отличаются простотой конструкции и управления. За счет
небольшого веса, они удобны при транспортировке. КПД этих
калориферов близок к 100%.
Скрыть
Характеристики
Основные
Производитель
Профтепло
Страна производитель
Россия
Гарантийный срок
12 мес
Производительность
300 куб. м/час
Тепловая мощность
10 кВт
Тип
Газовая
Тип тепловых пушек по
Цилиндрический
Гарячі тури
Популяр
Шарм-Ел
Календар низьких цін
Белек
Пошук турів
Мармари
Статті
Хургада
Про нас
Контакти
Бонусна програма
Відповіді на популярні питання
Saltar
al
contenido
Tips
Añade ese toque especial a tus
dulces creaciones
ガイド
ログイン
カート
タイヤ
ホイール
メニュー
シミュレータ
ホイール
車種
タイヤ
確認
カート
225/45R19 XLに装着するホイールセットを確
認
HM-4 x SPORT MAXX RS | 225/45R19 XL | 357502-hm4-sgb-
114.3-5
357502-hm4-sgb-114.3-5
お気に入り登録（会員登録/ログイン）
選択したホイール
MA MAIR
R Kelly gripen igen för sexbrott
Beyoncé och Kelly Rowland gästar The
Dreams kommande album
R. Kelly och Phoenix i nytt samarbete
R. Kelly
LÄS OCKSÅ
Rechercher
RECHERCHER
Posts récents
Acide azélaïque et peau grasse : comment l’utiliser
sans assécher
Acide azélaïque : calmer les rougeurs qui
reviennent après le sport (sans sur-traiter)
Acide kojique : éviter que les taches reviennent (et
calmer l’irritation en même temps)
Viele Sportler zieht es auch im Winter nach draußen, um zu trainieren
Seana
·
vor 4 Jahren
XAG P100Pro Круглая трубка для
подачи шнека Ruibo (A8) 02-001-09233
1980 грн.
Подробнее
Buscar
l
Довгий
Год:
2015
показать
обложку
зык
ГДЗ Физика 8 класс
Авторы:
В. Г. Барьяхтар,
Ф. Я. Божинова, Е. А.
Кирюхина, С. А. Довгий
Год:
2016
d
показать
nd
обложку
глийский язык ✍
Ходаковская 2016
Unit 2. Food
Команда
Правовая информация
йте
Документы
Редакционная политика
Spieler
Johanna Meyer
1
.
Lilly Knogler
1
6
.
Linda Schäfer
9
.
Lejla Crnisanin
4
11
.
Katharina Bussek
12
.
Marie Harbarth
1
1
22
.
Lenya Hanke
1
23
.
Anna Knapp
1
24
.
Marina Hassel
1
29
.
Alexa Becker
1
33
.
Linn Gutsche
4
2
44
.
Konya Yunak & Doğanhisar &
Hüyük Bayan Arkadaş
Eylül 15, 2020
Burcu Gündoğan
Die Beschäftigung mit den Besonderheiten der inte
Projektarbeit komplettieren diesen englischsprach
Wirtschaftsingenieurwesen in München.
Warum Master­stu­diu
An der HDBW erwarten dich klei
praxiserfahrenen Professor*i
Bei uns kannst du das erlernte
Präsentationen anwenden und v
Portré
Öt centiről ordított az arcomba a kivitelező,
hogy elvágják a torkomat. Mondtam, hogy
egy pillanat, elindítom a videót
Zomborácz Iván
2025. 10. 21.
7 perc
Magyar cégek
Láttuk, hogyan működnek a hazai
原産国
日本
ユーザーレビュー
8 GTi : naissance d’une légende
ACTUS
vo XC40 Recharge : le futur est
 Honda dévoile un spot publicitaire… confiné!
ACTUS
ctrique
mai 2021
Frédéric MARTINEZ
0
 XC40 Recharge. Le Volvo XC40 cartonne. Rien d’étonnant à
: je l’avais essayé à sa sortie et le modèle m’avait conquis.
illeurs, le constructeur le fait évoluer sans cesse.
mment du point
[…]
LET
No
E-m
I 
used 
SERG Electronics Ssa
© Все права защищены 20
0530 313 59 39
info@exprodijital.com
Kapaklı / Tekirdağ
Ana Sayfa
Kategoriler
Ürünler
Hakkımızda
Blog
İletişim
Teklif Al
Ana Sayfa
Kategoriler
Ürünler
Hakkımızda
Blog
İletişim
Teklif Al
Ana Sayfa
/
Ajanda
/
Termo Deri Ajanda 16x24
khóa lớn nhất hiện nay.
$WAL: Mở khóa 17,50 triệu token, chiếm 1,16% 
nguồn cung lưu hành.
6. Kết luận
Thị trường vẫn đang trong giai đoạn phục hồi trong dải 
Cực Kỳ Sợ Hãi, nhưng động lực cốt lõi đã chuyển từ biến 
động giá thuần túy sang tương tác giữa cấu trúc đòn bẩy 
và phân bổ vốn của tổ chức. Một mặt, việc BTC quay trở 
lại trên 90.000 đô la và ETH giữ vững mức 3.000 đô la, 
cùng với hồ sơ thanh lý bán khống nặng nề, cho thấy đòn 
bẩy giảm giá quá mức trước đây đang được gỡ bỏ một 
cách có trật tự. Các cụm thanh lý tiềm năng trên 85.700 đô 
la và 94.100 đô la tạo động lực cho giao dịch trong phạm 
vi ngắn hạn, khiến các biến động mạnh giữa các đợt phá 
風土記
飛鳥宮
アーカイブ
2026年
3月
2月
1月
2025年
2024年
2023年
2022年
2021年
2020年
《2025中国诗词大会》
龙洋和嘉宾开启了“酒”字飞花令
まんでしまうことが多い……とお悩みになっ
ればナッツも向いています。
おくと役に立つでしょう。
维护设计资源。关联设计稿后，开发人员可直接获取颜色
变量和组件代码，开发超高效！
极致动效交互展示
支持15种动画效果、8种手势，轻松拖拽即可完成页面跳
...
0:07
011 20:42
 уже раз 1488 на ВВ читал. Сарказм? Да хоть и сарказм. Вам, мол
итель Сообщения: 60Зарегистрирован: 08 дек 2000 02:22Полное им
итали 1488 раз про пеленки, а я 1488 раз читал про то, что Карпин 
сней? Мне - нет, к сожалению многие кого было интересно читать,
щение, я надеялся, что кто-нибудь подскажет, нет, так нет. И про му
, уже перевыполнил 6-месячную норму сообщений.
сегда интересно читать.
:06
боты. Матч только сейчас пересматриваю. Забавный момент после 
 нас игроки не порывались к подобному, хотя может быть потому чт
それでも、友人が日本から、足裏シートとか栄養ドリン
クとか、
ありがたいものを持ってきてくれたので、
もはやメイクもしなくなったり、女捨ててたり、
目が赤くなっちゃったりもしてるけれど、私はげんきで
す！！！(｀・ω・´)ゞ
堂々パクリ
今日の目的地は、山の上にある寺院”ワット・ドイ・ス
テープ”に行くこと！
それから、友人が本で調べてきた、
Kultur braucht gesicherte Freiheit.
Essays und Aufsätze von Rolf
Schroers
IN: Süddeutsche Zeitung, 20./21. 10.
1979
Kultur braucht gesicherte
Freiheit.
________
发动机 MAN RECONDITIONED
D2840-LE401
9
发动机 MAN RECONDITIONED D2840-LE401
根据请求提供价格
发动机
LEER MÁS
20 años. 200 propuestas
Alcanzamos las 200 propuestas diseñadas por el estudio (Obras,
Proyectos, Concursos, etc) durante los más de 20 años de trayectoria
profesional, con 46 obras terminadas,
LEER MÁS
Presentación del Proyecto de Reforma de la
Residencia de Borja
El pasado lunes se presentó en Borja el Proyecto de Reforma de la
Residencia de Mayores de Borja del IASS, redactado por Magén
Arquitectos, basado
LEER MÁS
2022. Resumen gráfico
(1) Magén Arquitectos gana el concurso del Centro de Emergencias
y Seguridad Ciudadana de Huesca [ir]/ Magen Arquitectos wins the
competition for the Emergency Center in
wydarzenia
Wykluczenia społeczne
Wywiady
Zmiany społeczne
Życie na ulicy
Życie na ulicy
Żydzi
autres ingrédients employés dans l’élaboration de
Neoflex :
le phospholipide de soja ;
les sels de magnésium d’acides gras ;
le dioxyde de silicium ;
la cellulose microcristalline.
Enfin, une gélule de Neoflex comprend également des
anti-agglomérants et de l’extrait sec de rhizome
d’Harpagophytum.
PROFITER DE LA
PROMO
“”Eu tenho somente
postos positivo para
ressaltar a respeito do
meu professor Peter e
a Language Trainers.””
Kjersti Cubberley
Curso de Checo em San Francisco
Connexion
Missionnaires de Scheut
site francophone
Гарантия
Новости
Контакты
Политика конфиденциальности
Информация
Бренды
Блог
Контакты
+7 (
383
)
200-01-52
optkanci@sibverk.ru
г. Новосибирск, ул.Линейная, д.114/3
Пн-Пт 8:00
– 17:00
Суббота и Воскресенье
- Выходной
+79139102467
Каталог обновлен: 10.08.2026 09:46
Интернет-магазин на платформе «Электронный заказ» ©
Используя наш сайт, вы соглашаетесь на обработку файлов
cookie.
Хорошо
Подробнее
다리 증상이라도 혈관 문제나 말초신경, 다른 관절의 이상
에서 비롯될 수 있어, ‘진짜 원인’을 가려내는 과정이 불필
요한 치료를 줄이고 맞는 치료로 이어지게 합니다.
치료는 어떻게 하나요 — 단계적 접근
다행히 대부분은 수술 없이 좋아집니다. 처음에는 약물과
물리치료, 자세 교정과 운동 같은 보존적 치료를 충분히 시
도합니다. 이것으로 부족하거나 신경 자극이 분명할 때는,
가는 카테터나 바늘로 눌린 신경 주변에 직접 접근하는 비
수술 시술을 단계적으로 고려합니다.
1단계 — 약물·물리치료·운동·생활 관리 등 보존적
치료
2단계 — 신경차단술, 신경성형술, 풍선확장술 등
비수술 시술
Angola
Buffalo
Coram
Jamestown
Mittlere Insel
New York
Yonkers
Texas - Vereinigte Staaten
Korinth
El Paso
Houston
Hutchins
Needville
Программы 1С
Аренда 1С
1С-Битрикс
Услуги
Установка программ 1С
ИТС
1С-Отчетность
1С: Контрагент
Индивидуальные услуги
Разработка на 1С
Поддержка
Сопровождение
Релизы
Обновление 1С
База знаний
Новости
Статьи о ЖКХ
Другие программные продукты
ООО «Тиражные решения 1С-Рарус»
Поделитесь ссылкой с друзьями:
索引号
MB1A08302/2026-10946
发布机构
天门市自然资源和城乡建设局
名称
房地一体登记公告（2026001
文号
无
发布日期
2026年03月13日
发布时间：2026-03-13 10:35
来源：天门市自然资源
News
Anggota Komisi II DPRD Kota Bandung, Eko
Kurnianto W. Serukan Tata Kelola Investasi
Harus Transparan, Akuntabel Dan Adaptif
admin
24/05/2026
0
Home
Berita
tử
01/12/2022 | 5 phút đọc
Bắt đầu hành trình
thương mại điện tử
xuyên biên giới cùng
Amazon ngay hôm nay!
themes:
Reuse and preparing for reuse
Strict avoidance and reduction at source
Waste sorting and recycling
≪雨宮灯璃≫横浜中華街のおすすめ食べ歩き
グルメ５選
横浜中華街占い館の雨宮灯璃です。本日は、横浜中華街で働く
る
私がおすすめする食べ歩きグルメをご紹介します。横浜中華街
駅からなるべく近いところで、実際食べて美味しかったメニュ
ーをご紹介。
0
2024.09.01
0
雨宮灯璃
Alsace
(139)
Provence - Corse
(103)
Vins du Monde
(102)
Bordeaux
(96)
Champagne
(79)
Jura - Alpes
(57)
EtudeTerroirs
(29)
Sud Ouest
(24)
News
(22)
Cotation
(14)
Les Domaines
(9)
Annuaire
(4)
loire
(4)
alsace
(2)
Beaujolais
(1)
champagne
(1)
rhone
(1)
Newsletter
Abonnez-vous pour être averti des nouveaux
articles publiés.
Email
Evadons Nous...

· · ·

EXERCISE REQUIREMENTS: Reproduce the lines above word for word, from the very first line through the line containing "Acide kojique : éviter", including both of them.

RESULT:
отличаются простотой конструкции и управления. За счет
небольшого веса, они удобны при транспортировке. КПД этих
калориферов близок к 100%.
Скрыть
Характеристики
Основные
Производитель
Профтепло
Страна производитель
Россия
Гарантийный срок
12 мес
Производительность
300 куб. м/час
Тепловая мощность
10 кВт
Тип
Газовая
Тип тепловых пушек по
Цилиндрический
Гарячі тури
Популяр
Шарм-Ел
Календар низьких цін
Белек
Пошук турів
Мармари
Статті
Хургада
Про нас
Контакти
Бонусна програма
Відповіді на популярні питання
Saltar
al
contenido
Tips
Añade ese toque especial a tus
dulces creaciones
ガイド
ログイン
カート
タイヤ
ホイール
メニュー
シミュレータ
ホイール
車種
タイヤ
確認
カート
225/45R19 XLに装着するホイールセットを確
認
HM-4 x SPORT MAXX RS | 225/45R19 XL | 357502-hm4-sgb-
114.3-5
357502-hm4-sgb-114.3-5
お気に入り登録（会員登録/ログイン）
選択したホイール
MA MAIR
R Kelly gripen igen för sexbrott
Beyoncé och Kelly Rowland gästar The
Dreams kommande album
R. Kelly och Phoenix i nytt samarbete
R. Kelly
LÄS OCKSÅ
Rechercher
RECHERCHER
Posts récents
Acide azélaïque et peau grasse : comment l’utiliser
sans assécher
Acide azélaïque : calmer les rougeurs qui
reviennent après le sport (sans sur-traiter)
Acide kojique : éviter que les taches reviennent (et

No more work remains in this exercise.